Aceitar o mal menor é suicidar-se um pouco, todo dia - Grupo Autonomia

Da primeira aceitação do mal menor em diante, não há ruptura e sim continuidade. Aceita-se um novo imposto, mais uma demissão, a centésima redução de salário e a 'última' humilhação... até que o mal menor talvez seja o suicídio, negação final de todos os desejos.

Submitted by Joaos on November 30, 2016

[Texto publicado em KAOS #3 07/1998 (boletim aperiódico e experimental do Grupo Autonomia) como tradução resumida e adaptada de COMUNISMO # 42, órgão do GCI (Grupo Comunista Internacionalista)]

"Leva um homem e um boi ao matadouro. Aquele que gritar primeiro é o homem, mesmo que seja o boi."
(autor desconhecido)

São muitos os que, argumentando com o mais rasteiro senso comum, tentam convencer o proletariado a aceitar a degradação de suas condições de vida. Todos os dias, repete-se incessantemente, no rádio, na televisão, pela boca dos sociólogos, jornalistas e burocratas sindicais, inumeráveis pretextos e explicações cujo objetivo é fazer-nos cair na armadilha do mal menor.

Eis alguns exemplos:

"Para evitar o desemprego, mais vale receber um salário por 32 horas quando se trabalhou 40."

"É melhor uma empresa que funcione, depois de ter demitido a metade dos trabalhadores, do que uma empresa fechada e todos desempregados."

"Mais vale um salário de fome do que a fome sem salário."

"É melhor estar desempregado do que não ter onde morar."

"Mais vale ser um 'sem-teto' num país rico do que um 'faminto' num país pobre."

Essas pérolas do humor cínico, fazem lembrar a frase de um típico cidadão médio europeu, que, obviamente, ainda não perdeu o seu emprego: "Os pobres deveriam estar contentes de viver num país rico..." O que é cômico e ridículo para o democretino cidadão médio europeu é, contudo, a tragédia dos proletários deste mundo: a reprodução cotidiana da barbárie capitalista.

É essa lógica vulgar, alardeada pelos gestores do Capital para tornar digeríveis suas medidas e submeter-nos ao Estado, que arrebanha o proletário, atomizado e reduzido a mera força de trabalho, de mal menor em mal menor, até encontrar-se um dia com um fuzil na mão, incumbido de assassinar seu irmão de classe, outro proletário, que se encontra na trincheira do 'país inimigo'... Essa escabrosa lógica levará o proletário, subjugado à ideologia capitalista, a apertar o gatilho. Pois, no limite, mais vale a angústia existencial, depois de ter obedecido a ordem para matar, do que a risco de ser fuzilado por insubmissão. Assim, de tanto escolher o mal menor, dia virá em que sua própria vida será colocada na balança: mais vale enfiar um balaço na própria cabeça do que continuar suportando o inferno da guerra.

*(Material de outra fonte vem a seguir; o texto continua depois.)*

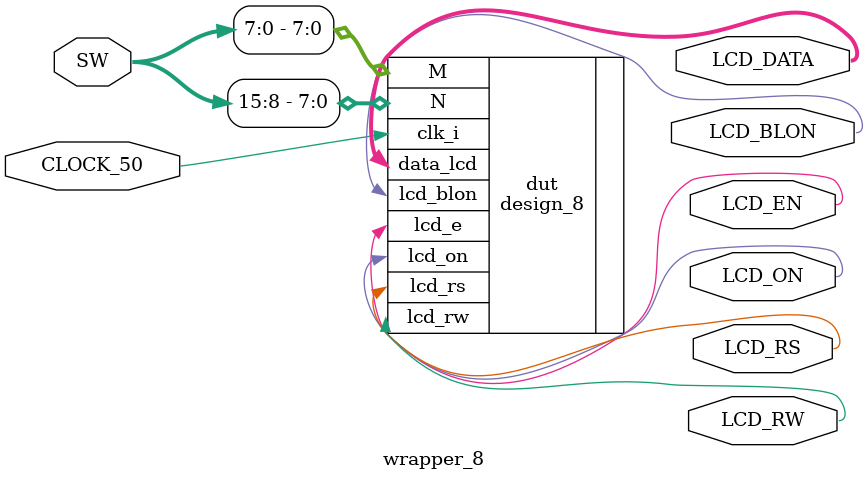
<source format=sv>
module wrapper_8 (
// input
input logic CLOCK_50,
input logic [15:0] SW,
// output
output logic LCD_EN, LCD_RS,LCD_ON,LCD_BLON,LCD_RW,
output logic [7:0] LCD_DATA
);
design_8 dut (
.clk_i (CLOCK_50),
.M(SW[7:0]),
.N(SW[15:8]),
.lcd_e(LCD_EN),
.lcd_rs(LCD_RS),
.lcd_on(LCD_ON),
.lcd_blon(LCD_BLON),
.lcd_rw(LCD_RW),
.data_lcd(LCD_DATA),
);
endmodule

</source>
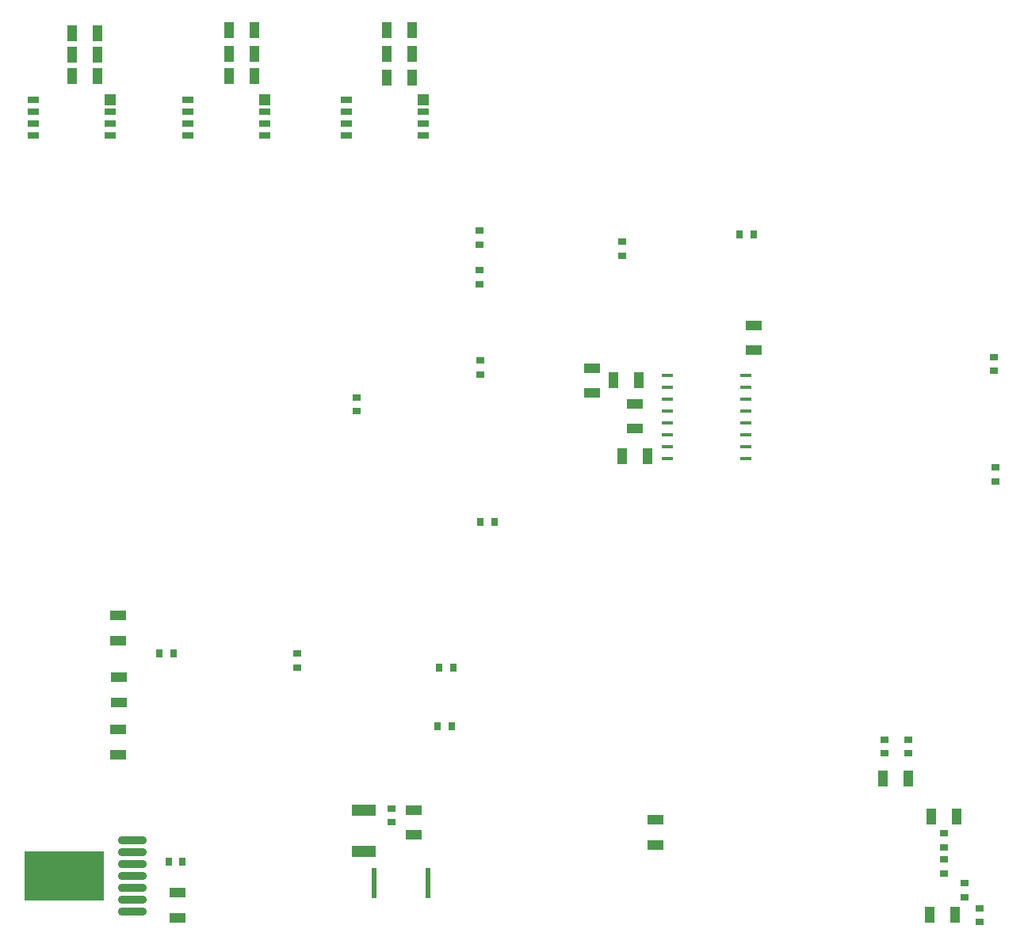
<source format=gtp>
G04 Layer_Color=8421504*
%FSLAX25Y25*%
%MOIN*%
G70*
G01*
G75*
%ADD10R,0.04331X0.06693*%
%ADD11R,0.04724X0.04724*%
%ADD12R,0.04724X0.03150*%
%ADD13R,0.03543X0.02756*%
%ADD14R,0.06693X0.04331*%
%ADD15R,0.02756X0.03543*%
%ADD16R,0.03543X0.03150*%
%ADD17R,0.02362X0.12598*%
%ADD18R,0.10236X0.04724*%
%ADD19R,0.03150X0.03543*%
%ADD20R,0.04750X0.01600*%
%ADD21O,0.12047X0.03504*%
%ADD22R,0.33622X0.21063*%
D10*
X275815Y487000D02*
D03*
X265185D02*
D03*
Y477000D02*
D03*
X275815D02*
D03*
X265185Y467000D02*
D03*
X275815D02*
D03*
X209315Y487000D02*
D03*
X198685D02*
D03*
Y477000D02*
D03*
X209315D02*
D03*
X198685Y467500D02*
D03*
X209315D02*
D03*
X143315Y485500D02*
D03*
X132685D02*
D03*
Y476500D02*
D03*
X143315D02*
D03*
X132685Y467500D02*
D03*
X143315D02*
D03*
X374630Y307500D02*
D03*
X364000D02*
D03*
X494185Y156000D02*
D03*
X504815D02*
D03*
X504130Y114500D02*
D03*
X493500D02*
D03*
X473870Y172000D02*
D03*
X484500D02*
D03*
X360500Y339500D02*
D03*
X371130D02*
D03*
D11*
X280500Y457500D02*
D03*
X213784D02*
D03*
X148784D02*
D03*
D12*
X280500Y447500D02*
D03*
Y442500D02*
D03*
Y452500D02*
D03*
X248217Y457500D02*
D03*
Y452500D02*
D03*
Y447500D02*
D03*
Y442500D02*
D03*
X213784Y447500D02*
D03*
Y442500D02*
D03*
Y452500D02*
D03*
X181500Y457500D02*
D03*
Y452500D02*
D03*
Y447500D02*
D03*
Y442500D02*
D03*
X148784Y447500D02*
D03*
Y442500D02*
D03*
Y452500D02*
D03*
X116500Y457500D02*
D03*
Y452500D02*
D03*
Y447500D02*
D03*
Y442500D02*
D03*
D13*
X521000Y297047D02*
D03*
Y302953D02*
D03*
X520500Y343547D02*
D03*
Y349453D02*
D03*
X252500Y332453D02*
D03*
Y326547D02*
D03*
X304500Y342000D02*
D03*
Y347905D02*
D03*
X499500Y143000D02*
D03*
Y148906D02*
D03*
Y132095D02*
D03*
Y138000D02*
D03*
X508000Y122000D02*
D03*
Y127905D02*
D03*
X514500Y111547D02*
D03*
Y117453D02*
D03*
X304000Y385953D02*
D03*
Y380047D02*
D03*
X304000Y396595D02*
D03*
Y402500D02*
D03*
X364000Y398000D02*
D03*
Y392094D02*
D03*
X484500Y182547D02*
D03*
Y188453D02*
D03*
X474500Y188453D02*
D03*
Y182547D02*
D03*
X227500Y218595D02*
D03*
Y224500D02*
D03*
D14*
X369500Y319185D02*
D03*
Y329815D02*
D03*
X351500Y334185D02*
D03*
Y344815D02*
D03*
X152000Y240630D02*
D03*
Y230000D02*
D03*
Y192500D02*
D03*
Y181870D02*
D03*
X152500Y214500D02*
D03*
Y203870D02*
D03*
X276500Y148185D02*
D03*
Y158815D02*
D03*
X177000Y124000D02*
D03*
Y113370D02*
D03*
X419500Y352185D02*
D03*
Y362815D02*
D03*
X378000Y154500D02*
D03*
Y143870D02*
D03*
D15*
X310500Y280000D02*
D03*
X304594D02*
D03*
X413500Y401000D02*
D03*
X419406D02*
D03*
X286547Y194000D02*
D03*
X292453D02*
D03*
X287094Y218500D02*
D03*
X293000D02*
D03*
X169547Y224500D02*
D03*
X175453D02*
D03*
D16*
X267000Y153744D02*
D03*
Y159256D02*
D03*
D17*
X259665Y128000D02*
D03*
X282500D02*
D03*
D18*
X255500Y141339D02*
D03*
Y158661D02*
D03*
D19*
X173488Y137000D02*
D03*
X179000D02*
D03*
D20*
X416000Y316500D02*
D03*
Y321500D02*
D03*
Y326500D02*
D03*
Y341500D02*
D03*
Y336500D02*
D03*
Y331500D02*
D03*
Y311500D02*
D03*
Y306500D02*
D03*
X383000D02*
D03*
Y311500D02*
D03*
Y331500D02*
D03*
Y336500D02*
D03*
Y341500D02*
D03*
Y326500D02*
D03*
Y321500D02*
D03*
Y316500D02*
D03*
D21*
X158260Y116000D02*
D03*
Y121000D02*
D03*
Y126000D02*
D03*
Y131000D02*
D03*
Y136000D02*
D03*
Y141000D02*
D03*
Y146000D02*
D03*
D22*
X129500Y131000D02*
D03*
M02*

</source>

Da primeira aceitação em diante, não há ruptura e sim continuidade. Aceita-se um novo imposto, mais uma demissão, a centésima redução de salário e a 'última' humilhação... até que o mal menor talvez seja o suicídio, negação final de todos os desejos.

Cada concessão feita em nome do mal menor, por ínfima e cotidiana que seja, é um passo a mais no terreno escorregadio que nos levará à derrota. Resignar-se e aceitar, passivamente, uma situação de merda, sob o pretexto de que 'poderia ser pior' é o mesmo que matar-se aos poucos, todos os dias. Aceitar o mal menor é o mesmo que deixar-se levar, humilhado e desmoralizado, para o terreno de classe da burguesia: o matadouro da guerra imperialista. Todas as vezes em que aceitou a lógica do mal menor, o proletariado nada mais fez do que começar a cavar a própria sepultura.